## Tâches à réaliser
- a) D'après le texte sur l'eau traitée de Fukushima, en quelle année Hosono Gôshi a-t-il été élu pour la première fois à la Chambre basse ?
- b) Poursuivez le texte sur l'eau traitée de Fukushima après sa dernière phrase.

## Passage extrait
——
Rejet de l’eau traitée de Fukushima : l’ancien ministre de l’Environnement Hosono Gôshi s’exprime

Société Environnement

En août dernier, 12 ans et demi après la catastrophe, le Japon a débuté le rejet en mer des eaux traitées de la centrale nucléaire accidentée de Fukushima Daiichi. Hosono Gôshi, membre du Parlement, qui a joué un rôle important dans la mise en place des mesures d’urgence en mars 2011, évoque en toute franchise les décisions qu’il a prises, leur impact et l’approche scientifique qu’il adopte pour l’élimination de l’eau.

Hosono Gôshi HOSONO Gōshi

Membre de la Chambre des représentants (Parti libéral démocrate, 5e district de Shizuoka). Né dans la préfecture de Kyoto en 1971, il obtient son diplôme à l’université du même nom. Il est élu pour la première fois à la Chambre basse en 2000 en tant que membre du Parti démocrate du Japon, formation au pouvoir de 2009 à 2012. Hosono Gôshi était conseiller spécial du Premier ministre Kan Naoto en mars 2011, lorsque le tremblement de terre et le tsunami au nord-est du pays ont provoqué un accident majeur à la centrale nucléaire de Fukushima Daiichi. Deux mois plus tard, en avril, il est officiellement chargé de conseiller le Premier ministre sur l’accident de Fukushima et, en septembre, il est nommé ministre d’État en charge de la prévention et de la réponse aux catastrophes nucléaires. Il est ensuite nommé ministre de l’Environnement et ministre d’État responsable de la politique et de l’administration de l’énergie nucléaire. Après avoir quitté le Parti démocrate pour rejoindre le Kibô no Tô (Parti de l’espoir), formation qui ne durera que quelques années, Hosono Gôshi devient indépendant pour finalement rejoindre le PLD en 2021.
——
## Données fournies
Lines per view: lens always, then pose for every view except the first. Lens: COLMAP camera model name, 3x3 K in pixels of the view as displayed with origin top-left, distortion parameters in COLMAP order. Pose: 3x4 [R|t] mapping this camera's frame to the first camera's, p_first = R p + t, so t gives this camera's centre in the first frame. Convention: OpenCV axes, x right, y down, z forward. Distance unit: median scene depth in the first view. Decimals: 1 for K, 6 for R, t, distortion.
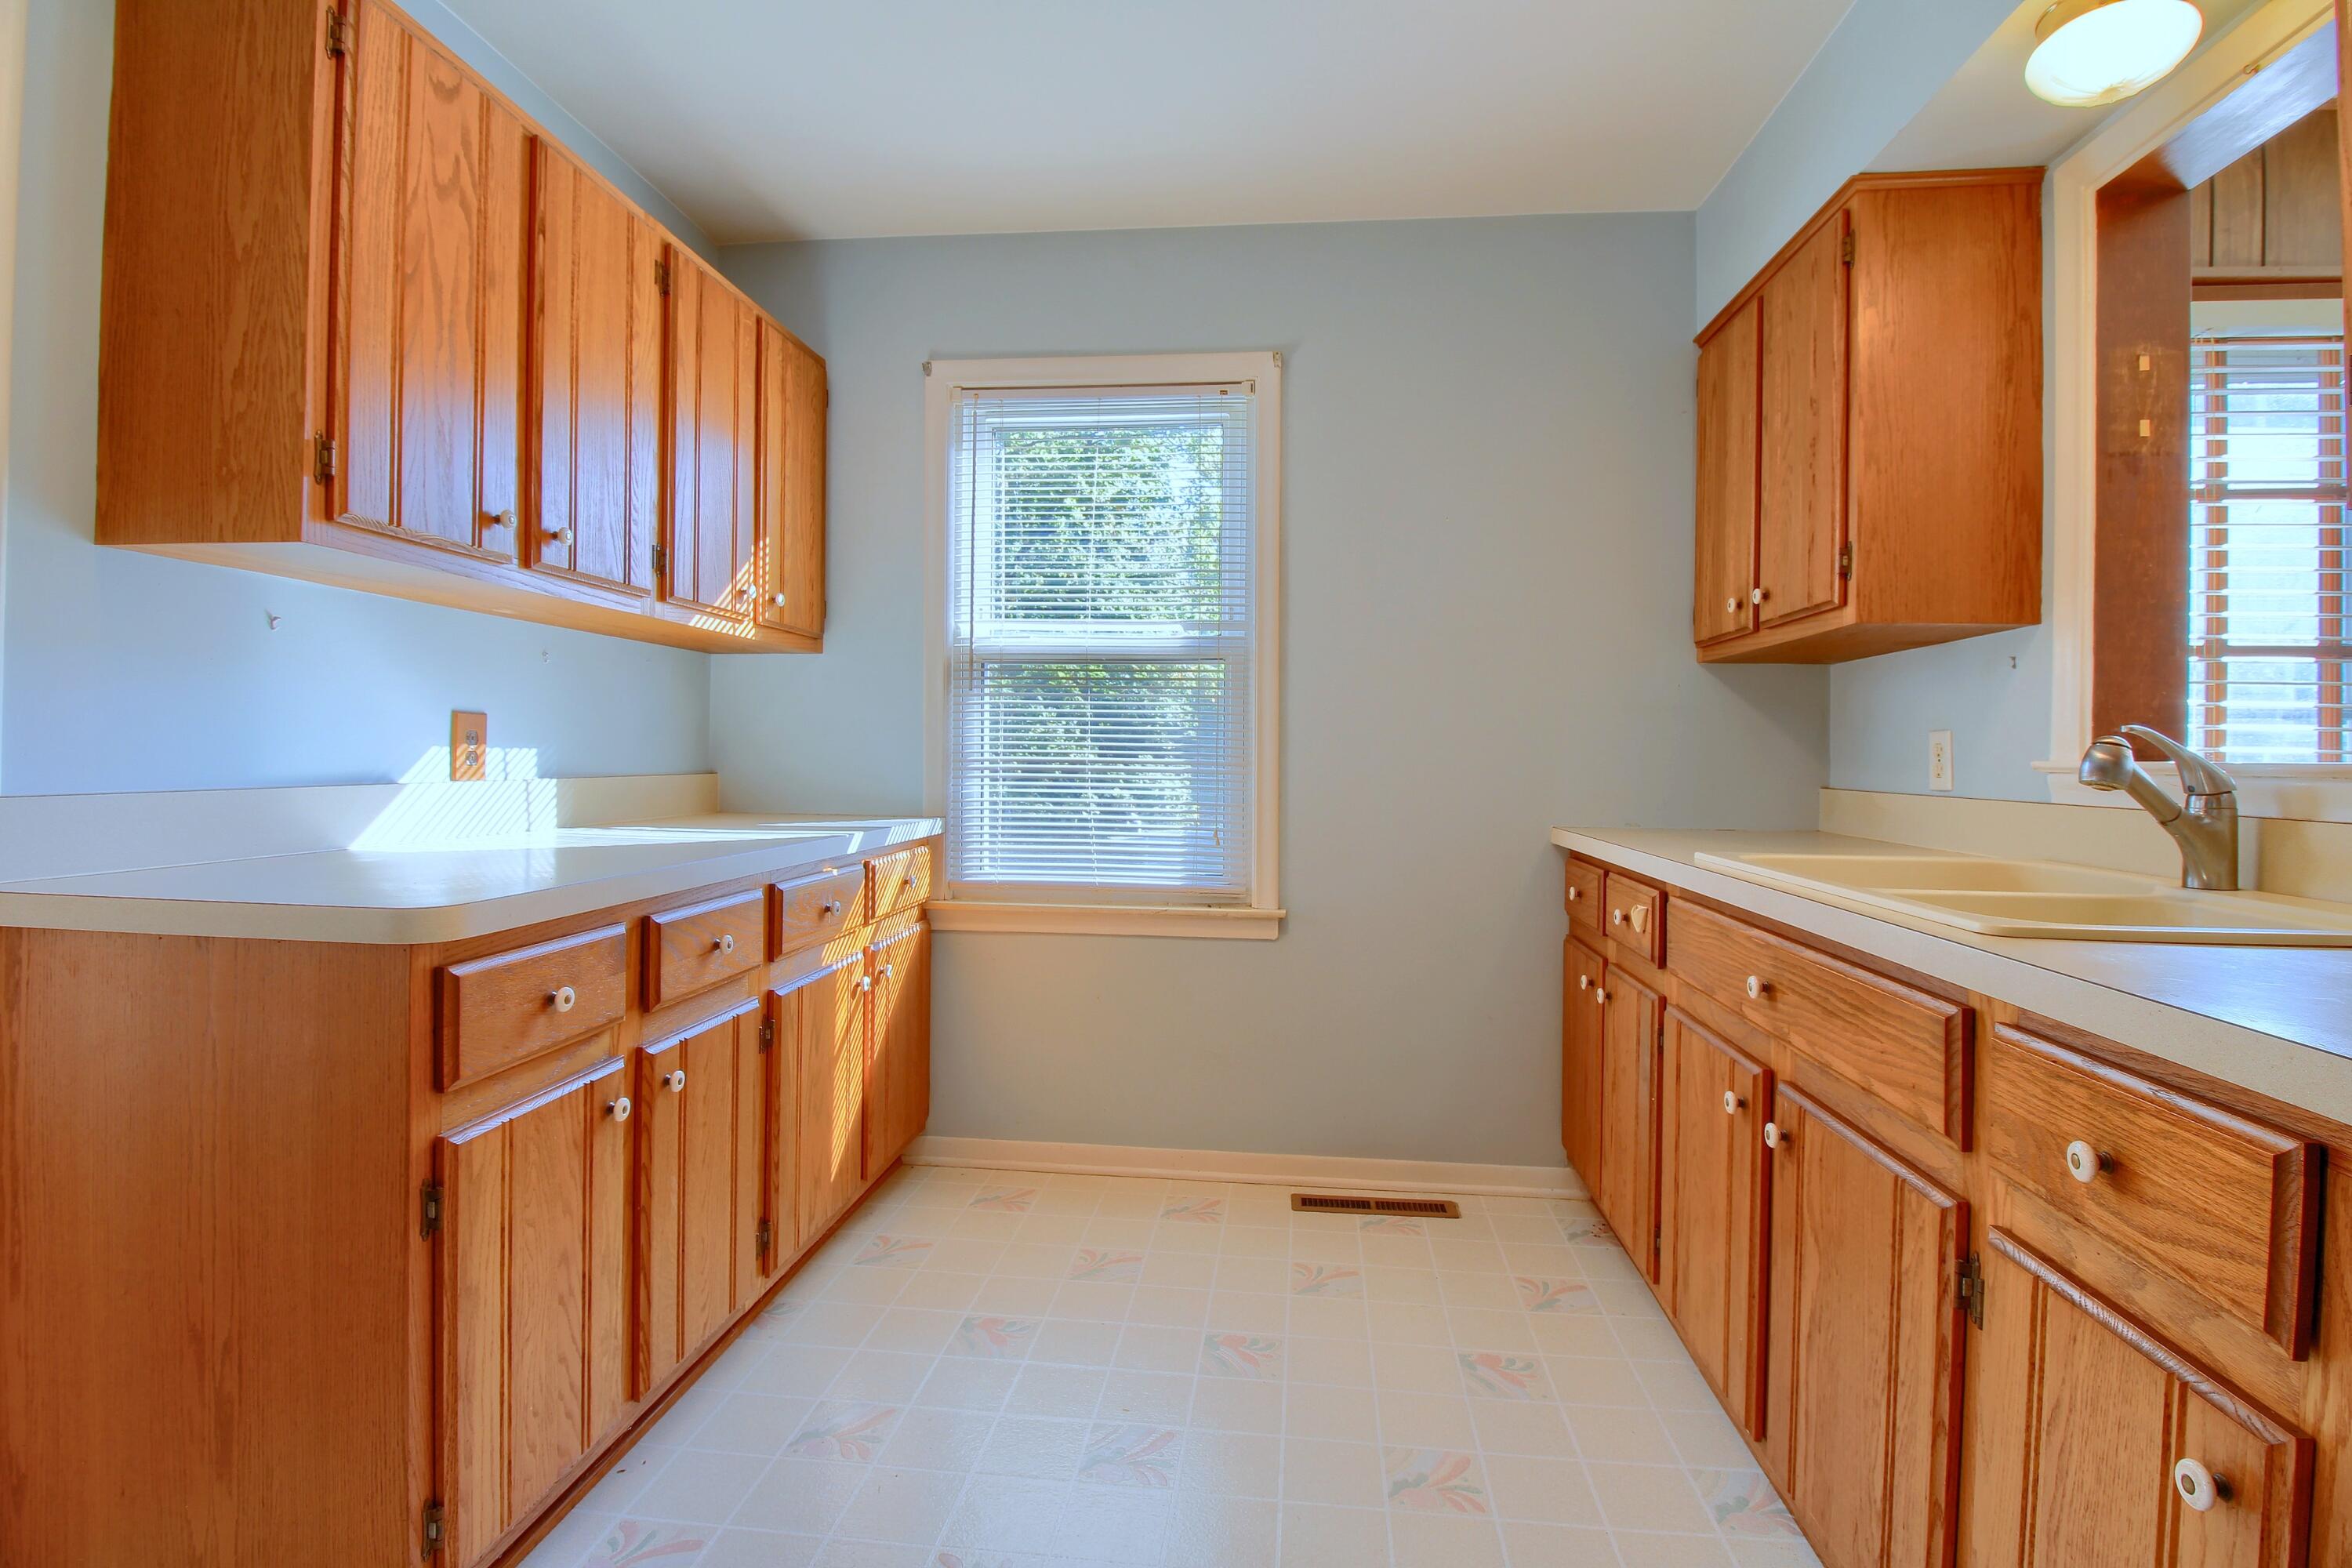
lens RADIAL K [[1109.3, 0, 1177.3], [0, 1109.3, 758.5], [0, 0, 1]] dist [-0.017269, -0.001118]
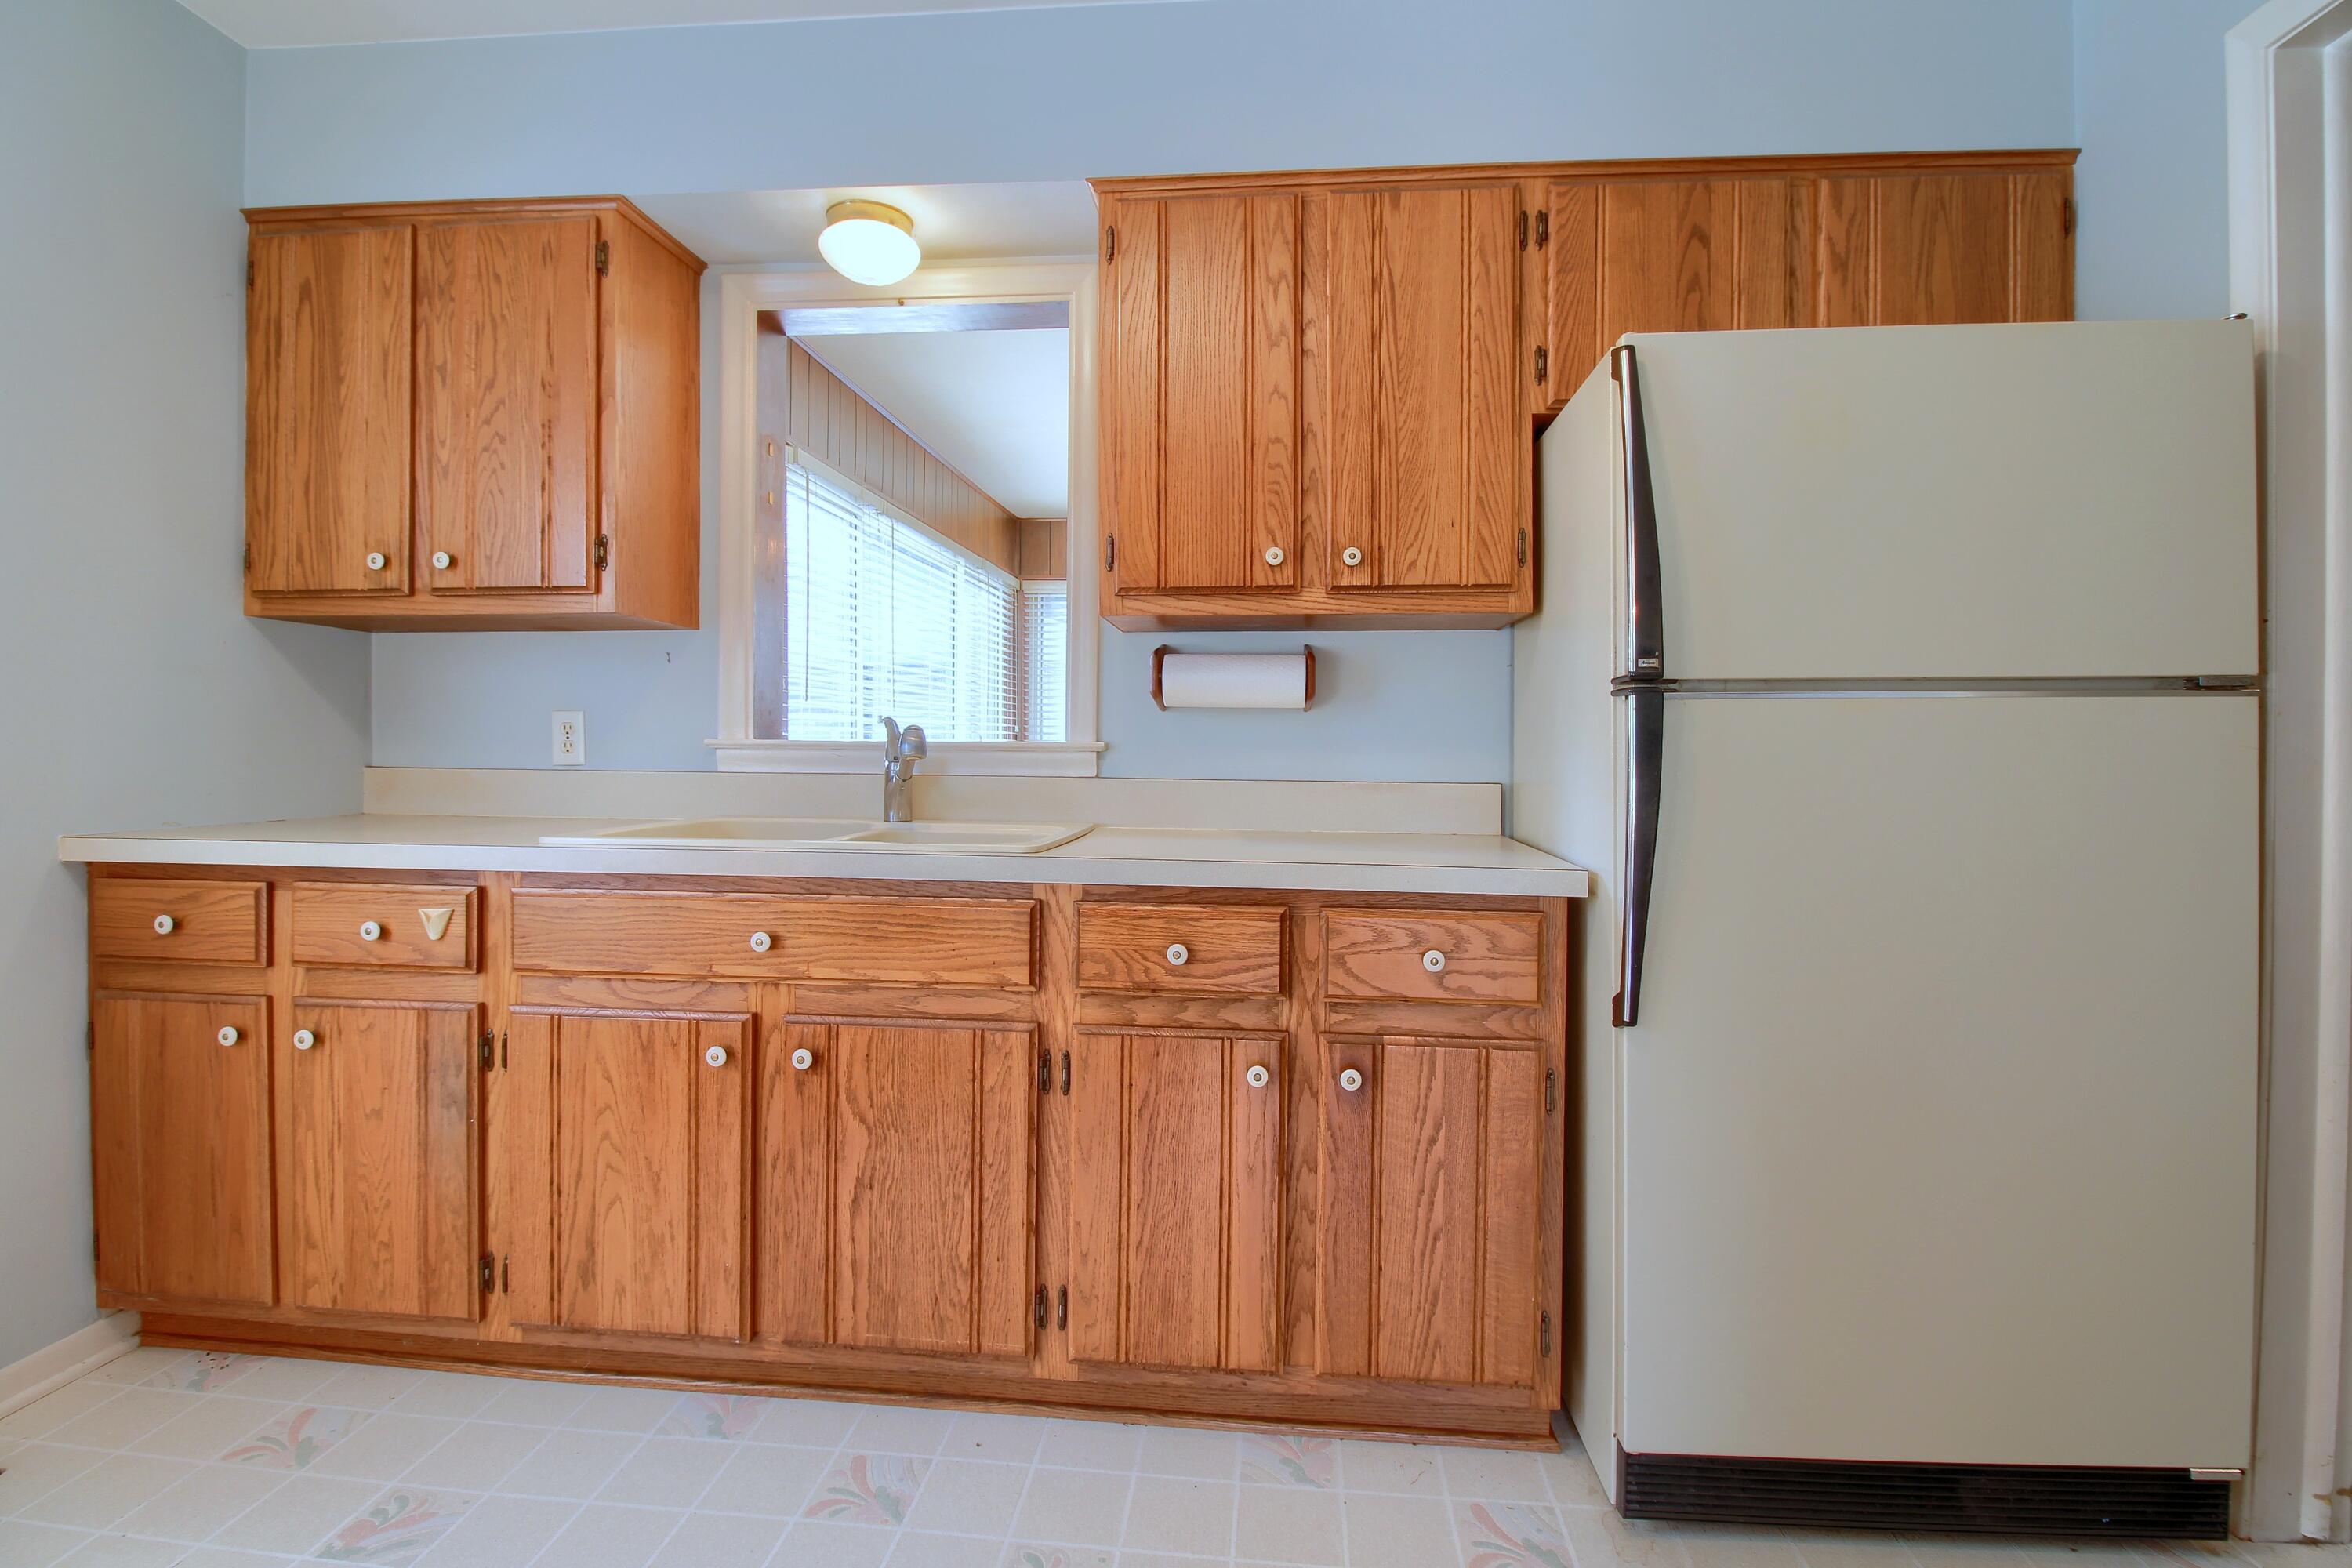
lens RADIAL K [[1109.3, 0, 1177.3], [0, 1109.3, 758.5], [0, 0, 1]] dist [-0.017269, -0.001118]
pose [[-0.027906, -0.022933, 0.999347, -0.443511], [-0.004437, 0.999730, 0.022818, -0.005545], [-0.999601, -0.003797, -0.028000, 0.434281]]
——
## Réponses numérotées
- a) En 2000.

- b)
(Pour une vue d’ensemble sur le sujet, voir notre article : Rejet des eaux traitées de la centrale de Fukushima dans le Pacifique : la chronologie des événements)

HOSOYA YUICHI  Après le tremblement de terre et le tsunami qui s’est produit en mars 2011 au nord-est du pays, vous avez joué un rôle de premier plan dans la réponse du gouvernement à l’accident à la centrale nucléaire de Fukushima Daiichi, tout d’abord en tant que conseiller spécial du Premier ministre de l’époque, Kan Naoto, puis en tant que ministre de l’Environnement et ministre d’État chargé de l’urgence nucléaire. Vous avez également joué un rôle dans le processus décidé par l’exécutif, dix ans plus tard, de rejet en mer des eaux traitées de la centrale. Depuis lors, vous n’avez jamais cessé de défendre cette décision et sa sécurité, allant jusqu’à publier un manga sur votre blog. Pourquoi tenez-vous tant à rester engagé sur cette question controversée ?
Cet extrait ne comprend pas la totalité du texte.